No era un Arcos. Freedman jamás habría sacado nanos completos y programados de la cámara hermética. Sin embargo, sus componentes seccionales les ayudarían a intuir todo el potencial de su tecnología, y aquellos prototipos básicos podrían servir como nano vacuna con unas mínimas adaptaciones.

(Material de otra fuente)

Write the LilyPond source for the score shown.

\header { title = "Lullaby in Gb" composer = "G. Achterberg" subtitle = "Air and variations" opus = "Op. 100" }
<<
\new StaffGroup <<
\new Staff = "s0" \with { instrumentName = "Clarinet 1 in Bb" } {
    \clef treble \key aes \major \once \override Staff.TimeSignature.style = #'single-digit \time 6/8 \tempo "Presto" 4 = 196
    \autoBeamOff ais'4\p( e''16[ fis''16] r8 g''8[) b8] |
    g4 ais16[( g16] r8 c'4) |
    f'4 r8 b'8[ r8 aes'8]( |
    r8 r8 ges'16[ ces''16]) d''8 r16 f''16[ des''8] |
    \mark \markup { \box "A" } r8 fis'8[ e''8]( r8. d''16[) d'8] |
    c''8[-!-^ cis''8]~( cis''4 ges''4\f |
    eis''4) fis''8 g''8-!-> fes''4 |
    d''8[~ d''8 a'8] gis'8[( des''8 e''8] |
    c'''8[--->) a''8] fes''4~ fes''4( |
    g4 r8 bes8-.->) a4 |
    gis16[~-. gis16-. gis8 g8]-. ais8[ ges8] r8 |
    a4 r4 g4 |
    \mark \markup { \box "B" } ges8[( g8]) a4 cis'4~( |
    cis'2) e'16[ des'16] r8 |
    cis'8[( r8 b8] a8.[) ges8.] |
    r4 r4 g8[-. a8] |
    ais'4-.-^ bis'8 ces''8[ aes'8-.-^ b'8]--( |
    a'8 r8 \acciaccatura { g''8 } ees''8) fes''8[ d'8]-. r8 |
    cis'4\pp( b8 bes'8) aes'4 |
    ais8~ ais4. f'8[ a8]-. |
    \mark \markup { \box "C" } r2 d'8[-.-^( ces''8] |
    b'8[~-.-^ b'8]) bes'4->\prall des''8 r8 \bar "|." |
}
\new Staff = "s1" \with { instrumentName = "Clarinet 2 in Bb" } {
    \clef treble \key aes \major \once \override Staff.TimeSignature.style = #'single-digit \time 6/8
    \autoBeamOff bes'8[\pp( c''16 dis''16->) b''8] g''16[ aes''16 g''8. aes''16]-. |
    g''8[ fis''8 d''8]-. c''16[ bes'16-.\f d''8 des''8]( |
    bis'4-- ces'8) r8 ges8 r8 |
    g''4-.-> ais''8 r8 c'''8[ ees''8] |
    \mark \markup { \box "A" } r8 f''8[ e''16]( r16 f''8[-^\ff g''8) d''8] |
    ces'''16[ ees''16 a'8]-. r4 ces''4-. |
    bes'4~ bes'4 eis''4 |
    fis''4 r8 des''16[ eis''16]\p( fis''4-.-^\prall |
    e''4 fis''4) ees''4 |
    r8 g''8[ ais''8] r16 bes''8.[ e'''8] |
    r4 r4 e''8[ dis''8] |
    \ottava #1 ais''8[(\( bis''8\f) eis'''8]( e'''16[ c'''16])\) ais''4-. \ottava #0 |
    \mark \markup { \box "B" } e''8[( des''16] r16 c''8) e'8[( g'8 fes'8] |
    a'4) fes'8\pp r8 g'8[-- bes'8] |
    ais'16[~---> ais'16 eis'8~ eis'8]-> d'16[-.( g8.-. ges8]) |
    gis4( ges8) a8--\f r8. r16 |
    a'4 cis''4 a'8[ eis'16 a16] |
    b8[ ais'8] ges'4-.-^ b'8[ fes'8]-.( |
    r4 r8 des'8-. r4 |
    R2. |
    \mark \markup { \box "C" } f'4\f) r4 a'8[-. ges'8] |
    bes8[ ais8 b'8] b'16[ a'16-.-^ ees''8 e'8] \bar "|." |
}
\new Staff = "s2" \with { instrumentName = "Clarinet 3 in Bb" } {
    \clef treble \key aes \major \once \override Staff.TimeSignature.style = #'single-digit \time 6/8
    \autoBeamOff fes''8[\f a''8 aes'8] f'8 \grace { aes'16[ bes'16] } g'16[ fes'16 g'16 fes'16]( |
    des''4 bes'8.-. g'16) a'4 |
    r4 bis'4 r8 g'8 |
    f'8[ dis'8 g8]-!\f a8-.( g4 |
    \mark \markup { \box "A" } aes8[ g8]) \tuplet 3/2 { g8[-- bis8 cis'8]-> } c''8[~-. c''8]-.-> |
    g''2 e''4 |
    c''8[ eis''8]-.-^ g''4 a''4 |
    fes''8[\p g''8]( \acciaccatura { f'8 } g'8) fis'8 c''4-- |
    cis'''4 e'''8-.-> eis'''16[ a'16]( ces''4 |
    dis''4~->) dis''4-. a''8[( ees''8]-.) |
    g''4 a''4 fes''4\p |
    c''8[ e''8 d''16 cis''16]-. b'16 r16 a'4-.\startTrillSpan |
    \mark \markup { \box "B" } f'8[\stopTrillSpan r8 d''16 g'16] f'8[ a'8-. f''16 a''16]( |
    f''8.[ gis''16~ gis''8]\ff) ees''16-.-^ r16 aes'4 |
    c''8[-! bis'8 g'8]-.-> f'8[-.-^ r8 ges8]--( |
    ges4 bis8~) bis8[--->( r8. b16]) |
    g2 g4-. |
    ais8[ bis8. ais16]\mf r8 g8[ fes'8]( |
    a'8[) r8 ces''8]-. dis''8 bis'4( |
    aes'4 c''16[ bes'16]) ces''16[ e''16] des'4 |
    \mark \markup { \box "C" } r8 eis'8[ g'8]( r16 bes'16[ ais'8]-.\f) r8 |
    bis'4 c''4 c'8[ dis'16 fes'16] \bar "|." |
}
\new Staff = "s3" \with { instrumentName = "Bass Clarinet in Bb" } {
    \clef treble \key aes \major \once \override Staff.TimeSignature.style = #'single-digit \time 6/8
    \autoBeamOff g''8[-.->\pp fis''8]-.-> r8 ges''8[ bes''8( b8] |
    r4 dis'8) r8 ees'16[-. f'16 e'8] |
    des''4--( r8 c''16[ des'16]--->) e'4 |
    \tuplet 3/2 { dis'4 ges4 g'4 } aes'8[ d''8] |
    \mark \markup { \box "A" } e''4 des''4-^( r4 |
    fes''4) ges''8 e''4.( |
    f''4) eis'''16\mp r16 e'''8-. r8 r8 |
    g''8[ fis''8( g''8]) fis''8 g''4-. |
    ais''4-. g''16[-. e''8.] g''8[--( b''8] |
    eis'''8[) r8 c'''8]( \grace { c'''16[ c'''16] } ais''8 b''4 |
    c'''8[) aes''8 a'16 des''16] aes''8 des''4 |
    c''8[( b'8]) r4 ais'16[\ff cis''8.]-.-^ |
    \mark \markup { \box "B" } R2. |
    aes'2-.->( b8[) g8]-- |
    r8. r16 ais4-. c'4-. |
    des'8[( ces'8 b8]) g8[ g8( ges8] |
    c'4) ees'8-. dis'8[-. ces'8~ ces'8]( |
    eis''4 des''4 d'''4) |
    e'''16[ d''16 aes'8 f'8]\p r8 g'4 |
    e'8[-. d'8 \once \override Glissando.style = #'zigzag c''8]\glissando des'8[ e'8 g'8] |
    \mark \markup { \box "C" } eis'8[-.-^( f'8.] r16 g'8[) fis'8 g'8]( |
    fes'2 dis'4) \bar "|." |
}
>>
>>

Los discos tenían algo gracioso. Sawyer se animó cuando D. J. Le enseñó el estuche. Era de color fucsia, con la simpática cara con ojos de conejo de una de las Supernenas. En cierto modo, por un instante, eso había convertido a Freedman en alguien real para Ruth, la veía como una persona por primera vez, una mujer que se gastaba unos billetes de más en una funda llamativa en vez de comprar una del montón.
—La serie doce —dijo Cam, que aún traducía con diligencia—. Los discos de la serie doce son el programa de reproducción.
Alguien agarró a Ruth del brazo y ella alzó la vista. Más allá de los trajes reunidos alrededor de Sawyer, el resto del grupo se estaba preparando para sacar el equipo, apartaban sillas, desenchufaban ordenadores y desconectaban teclados.
El hombre que la había agarrado del brazo era el capitán Young.
—¿Lo tiene? —preguntó, tapándose la boca. El jefe del equipo de las fuerzas especiales había apagado la radio. Acercó la cara y Ruth se apartó, desconcertada, pero Young volvió a tirar de ella y presionó su casco contra el de Ruth. El contacto mejoraba la transmisión del sonido.
Habló con mayor precisión.
—¿Tiene lo que hemos venido a buscar?
Ella vaciló y asintió.
Young hizo un gesto con la cabeza como respuesta y se dio la vuelta, le soltó el brazo y agarró el control de radio del cinturón. Su voz inundó la frecuencia general.
—Verde, verde, verde —dijo, y cogió el rifle del hombro.